* [Records to use]:
+ + + + + + +

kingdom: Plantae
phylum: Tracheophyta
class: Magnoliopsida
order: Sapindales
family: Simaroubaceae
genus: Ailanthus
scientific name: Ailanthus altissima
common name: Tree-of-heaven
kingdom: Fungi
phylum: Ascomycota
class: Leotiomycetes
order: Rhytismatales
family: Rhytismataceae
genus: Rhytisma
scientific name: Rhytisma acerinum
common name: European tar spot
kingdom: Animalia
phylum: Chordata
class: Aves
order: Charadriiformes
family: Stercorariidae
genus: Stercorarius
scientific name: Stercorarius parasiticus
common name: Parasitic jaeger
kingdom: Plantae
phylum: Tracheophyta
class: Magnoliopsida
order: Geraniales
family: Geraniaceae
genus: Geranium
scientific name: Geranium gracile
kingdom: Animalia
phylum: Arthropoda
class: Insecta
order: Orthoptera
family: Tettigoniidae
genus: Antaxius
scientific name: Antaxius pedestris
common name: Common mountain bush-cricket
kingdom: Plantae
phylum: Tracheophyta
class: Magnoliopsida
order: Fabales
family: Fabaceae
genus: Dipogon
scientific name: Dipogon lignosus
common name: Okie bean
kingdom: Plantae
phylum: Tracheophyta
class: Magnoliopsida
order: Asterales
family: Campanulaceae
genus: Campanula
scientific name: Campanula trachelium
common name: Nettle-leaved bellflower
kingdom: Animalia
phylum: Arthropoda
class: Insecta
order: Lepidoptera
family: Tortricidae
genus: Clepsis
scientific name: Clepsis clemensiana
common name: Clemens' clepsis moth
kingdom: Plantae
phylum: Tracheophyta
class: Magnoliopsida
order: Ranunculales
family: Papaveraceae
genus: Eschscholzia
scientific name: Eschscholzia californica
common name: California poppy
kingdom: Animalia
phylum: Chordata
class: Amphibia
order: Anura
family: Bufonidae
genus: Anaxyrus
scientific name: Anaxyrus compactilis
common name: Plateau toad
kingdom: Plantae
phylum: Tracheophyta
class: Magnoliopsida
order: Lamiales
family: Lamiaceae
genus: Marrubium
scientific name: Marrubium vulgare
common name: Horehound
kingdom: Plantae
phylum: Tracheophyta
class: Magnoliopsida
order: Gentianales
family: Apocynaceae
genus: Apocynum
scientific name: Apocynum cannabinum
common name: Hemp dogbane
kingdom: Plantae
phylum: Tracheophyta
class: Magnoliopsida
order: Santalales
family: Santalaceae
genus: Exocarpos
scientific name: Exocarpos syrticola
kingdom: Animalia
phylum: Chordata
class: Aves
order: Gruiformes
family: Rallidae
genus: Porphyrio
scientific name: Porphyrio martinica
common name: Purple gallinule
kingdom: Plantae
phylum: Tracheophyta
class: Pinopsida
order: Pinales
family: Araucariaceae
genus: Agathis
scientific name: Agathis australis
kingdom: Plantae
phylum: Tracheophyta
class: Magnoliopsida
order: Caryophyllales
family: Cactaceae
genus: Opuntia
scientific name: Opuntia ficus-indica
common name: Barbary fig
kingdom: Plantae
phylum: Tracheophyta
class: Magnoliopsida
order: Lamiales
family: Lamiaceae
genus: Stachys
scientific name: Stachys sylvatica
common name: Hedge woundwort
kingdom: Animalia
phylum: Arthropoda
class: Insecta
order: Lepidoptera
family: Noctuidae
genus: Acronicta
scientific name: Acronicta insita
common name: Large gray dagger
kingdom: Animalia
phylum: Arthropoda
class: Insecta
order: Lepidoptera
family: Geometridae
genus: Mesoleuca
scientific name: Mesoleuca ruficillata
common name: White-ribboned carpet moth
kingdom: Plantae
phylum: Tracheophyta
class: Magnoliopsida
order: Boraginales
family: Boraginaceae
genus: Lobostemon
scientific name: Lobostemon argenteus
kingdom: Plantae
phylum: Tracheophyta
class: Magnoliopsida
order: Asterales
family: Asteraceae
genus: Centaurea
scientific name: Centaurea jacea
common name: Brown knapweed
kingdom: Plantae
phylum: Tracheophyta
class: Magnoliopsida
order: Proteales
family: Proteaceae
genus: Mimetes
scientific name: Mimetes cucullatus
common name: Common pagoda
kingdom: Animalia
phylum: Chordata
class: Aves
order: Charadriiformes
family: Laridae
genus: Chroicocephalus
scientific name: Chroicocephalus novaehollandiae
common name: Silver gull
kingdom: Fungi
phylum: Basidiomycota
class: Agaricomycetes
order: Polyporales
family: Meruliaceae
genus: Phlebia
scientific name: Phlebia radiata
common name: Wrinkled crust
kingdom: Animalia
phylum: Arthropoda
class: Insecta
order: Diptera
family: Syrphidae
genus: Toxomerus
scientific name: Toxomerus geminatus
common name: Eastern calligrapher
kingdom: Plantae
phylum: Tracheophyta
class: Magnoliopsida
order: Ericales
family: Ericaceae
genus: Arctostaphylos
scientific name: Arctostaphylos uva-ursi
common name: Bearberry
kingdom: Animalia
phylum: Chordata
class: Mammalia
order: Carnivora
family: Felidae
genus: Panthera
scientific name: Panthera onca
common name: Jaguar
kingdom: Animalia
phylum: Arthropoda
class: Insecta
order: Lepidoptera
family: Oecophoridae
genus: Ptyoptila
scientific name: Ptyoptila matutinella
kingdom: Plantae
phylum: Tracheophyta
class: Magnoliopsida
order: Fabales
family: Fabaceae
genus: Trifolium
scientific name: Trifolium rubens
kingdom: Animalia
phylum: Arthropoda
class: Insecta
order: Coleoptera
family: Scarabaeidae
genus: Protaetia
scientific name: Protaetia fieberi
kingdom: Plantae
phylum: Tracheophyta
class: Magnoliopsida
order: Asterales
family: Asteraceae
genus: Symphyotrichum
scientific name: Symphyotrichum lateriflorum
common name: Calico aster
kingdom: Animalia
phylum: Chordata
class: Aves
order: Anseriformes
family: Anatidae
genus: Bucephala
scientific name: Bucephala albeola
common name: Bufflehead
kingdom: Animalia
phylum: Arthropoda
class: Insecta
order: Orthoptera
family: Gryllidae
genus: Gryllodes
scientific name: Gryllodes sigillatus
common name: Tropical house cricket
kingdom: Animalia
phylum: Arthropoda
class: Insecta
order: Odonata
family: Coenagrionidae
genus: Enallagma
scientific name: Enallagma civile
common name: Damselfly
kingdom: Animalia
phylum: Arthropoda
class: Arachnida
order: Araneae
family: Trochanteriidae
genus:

+ + + + + + +

* [Task objective]: Can you copy out every line of the listing above word for word, with nothing changed?

* [Full output]:
kingdom: Plantae
phylum: Tracheophyta
class: Magnoliopsida
order: Sapindales
family: Simaroubaceae
genus: Ailanthus
scientific name: Ailanthus altissima
common name: Tree-of-heaven
kingdom: Fungi
phylum: Ascomycota
class: Leotiomycetes
order: Rhytismatales
family: Rhytismataceae
genus: Rhytisma
scientific name: Rhytisma acerinum
common name: European tar spot
kingdom: Animalia
phylum: Chordata
class: Aves
order: Charadriiformes
family: Stercorariidae
genus: Stercorarius
scientific name: Stercorarius parasiticus
common name: Parasitic jaeger
kingdom: Plantae
phylum: Tracheophyta
class: Magnoliopsida
order: Geraniales
family: Geraniaceae
genus: Geranium
scientific name: Geranium gracile
kingdom: Animalia
phylum: Arthropoda
class: Insecta
order: Orthoptera
family: Tettigoniidae
genus: Antaxius
scientific name: Antaxius pedestris
common name: Common mountain bush-cricket
kingdom: Plantae
phylum: Tracheophyta
class: Magnoliopsida
order: Fabales
family: Fabaceae
genus: Dipogon
scientific name: Dipogon lignosus
common name: Okie bean
kingdom: Plantae
phylum: Tracheophyta
class: Magnoliopsida
order: Asterales
family: Campanulaceae
genus: Campanula
scientific name: Campanula trachelium
common name: Nettle-leaved bellflower
kingdom: Animalia
phylum: Arthropoda
class: Insecta
order: Lepidoptera
family: Tortricidae
genus: Clepsis
scientific name: Clepsis clemensiana
common name: Clemens' clepsis moth
kingdom: Plantae
phylum: Tracheophyta
class: Magnoliopsida
order: Ranunculales
family: Papaveraceae
genus: Eschscholzia
scientific name: Eschscholzia californica
common name: California poppy
kingdom: Animalia
phylum: Chordata
class: Amphibia
order: Anura
family: Bufonidae
genus: Anaxyrus
scientific name: Anaxyrus compactilis
common name: Plateau toad
kingdom: Plantae
phylum: Tracheophyta
class: Magnoliopsida
order: Lamiales
family: Lamiaceae
genus: Marrubium
scientific name: Marrubium vulgare
common name: Horehound
kingdom: Plantae
phylum: Tracheophyta
class: Magnoliopsida
order: Gentianales
family: Apocynaceae
genus: Apocynum
scientific name: Apocynum cannabinum
common name: Hemp dogbane
kingdom: Plantae
phylum: Tracheophyta
class: Magnoliopsida
order: Santalales
family: Santalaceae
genus: Exocarpos
scientific name: Exocarpos syrticola
kingdom: Animalia
phylum: Chordata
class: Aves
order: Gruiformes
family: Rallidae
genus: Porphyrio
scientific name: Porphyrio martinica
common name: Purple gallinule
kingdom: Plantae
phylum: Tracheophyta
class: Pinopsida
order: Pinales
family: Araucariaceae
genus: Agathis
scientific name: Agathis australis
kingdom: Plantae
phylum: Tracheophyta
class: Magnoliopsida
order: Caryophyllales
family: Cactaceae
genus: Opuntia
scientific name: Opuntia ficus-indica
common name: Barbary fig
kingdom: Plantae
phylum: Tracheophyta
class: Magnoliopsida
order: Lamiales
family: Lamiaceae
genus: Stachys
scientific name: Stachys sylvatica
common name: Hedge woundwort
kingdom: Animalia
phylum: Arthropoda
class: Insecta
order: Lepidoptera
family: Noctuidae
genus: Acronicta
scientific name: Acronicta insita
common name: Large gray dagger
kingdom: Animalia
phylum: Arthropoda
class: Insecta
order: Lepidoptera
family: Geometridae
genus: Mesoleuca
scientific name: Mesoleuca ruficillata
common name: White-ribboned carpet moth
kingdom: Plantae
phylum: Tracheophyta
class: Magnoliopsida
order: Boraginales
family: Boraginaceae
genus: Lobostemon
scientific name: Lobostemon argenteus
kingdom: Plantae
phylum: Tracheophyta
class: Magnoliopsida
order: Asterales
family: Asteraceae
genus: Centaurea
scientific name: Centaurea jacea
common name: Brown knapweed
kingdom: Plantae
phylum: Tracheophyta
class: Magnoliopsida
order: Proteales
family: Proteaceae
genus: Mimetes
scientific name: Mimetes cucullatus
common name: Common pagoda
kingdom: Animalia
phylum: Chordata
class: Aves
order: Charadriiformes
family: Laridae
genus: Chroicocephalus
scientific name: Chroicocephalus novaehollandiae
common name: Silver gull
kingdom: Fungi
phylum: Basidiomycota
class: Agaricomycetes
order: Polyporales
family: Meruliaceae
genus: Phlebia
scientific name: Phlebia radiata
common name: Wrinkled crust
kingdom: Animalia
phylum: Arthropoda
class: Insecta
order: Diptera
family: Syrphidae
genus: Toxomerus
scientific name: Toxomerus geminatus
common name: Eastern calligrapher
kingdom: Plantae
phylum: Tracheophyta
class: Magnoliopsida
order: Ericales
family: Ericaceae
genus: Arctostaphylos
scientific name: Arctostaphylos uva-ursi
common name: Bearberry
kingdom: Animalia
phylum: Chordata
class: Mammalia
order: Carnivora
family: Felidae
genus: Panthera
scientific name: Panthera onca
common name: Jaguar
kingdom: Animalia
phylum: Arthropoda
class: Insecta
order: Lepidoptera
family: Oecophoridae
genus: Ptyoptila
scientific name: Ptyoptila matutinella
kingdom: Plantae
phylum: Tracheophyta
class: Magnoliopsida
order: Fabales
family: Fabaceae
genus: Trifolium
scientific name: Trifolium rubens
kingdom: Animalia
phylum: Arthropoda
class: Insecta
order: Coleoptera
family: Scarabaeidae
genus: Protaetia
scientific name: Protaetia fieberi
kingdom: Plantae
phylum: Tracheophyta
class: Magnoliopsida
order: Asterales
family: Asteraceae
genus: Symphyotrichum
scientific name: Symphyotrichum lateriflorum
common name: Calico aster
kingdom: Animalia
phylum: Chordata
class: Aves
order: Anseriformes
family: Anatidae
genus: Bucephala
scientific name: Bucephala albeola
common name: Bufflehead
kingdom: Animalia
phylum: Arthropoda
class: Insecta
order: Orthoptera
family: Gryllidae
genus: Gryllodes
scientific name: Gryllodes sigillatus
common name: Tropical house cricket
kingdom: Animalia
phylum: Arthropoda
class: Insecta
order: Odonata
family: Coenagrionidae
genus: Enallagma
scientific name: Enallagma civile
common name: Damselfly
kingdom: Animalia
phylum: Arthropoda
class: Arachnida
order: Araneae
family: Trochanteriidae
genus:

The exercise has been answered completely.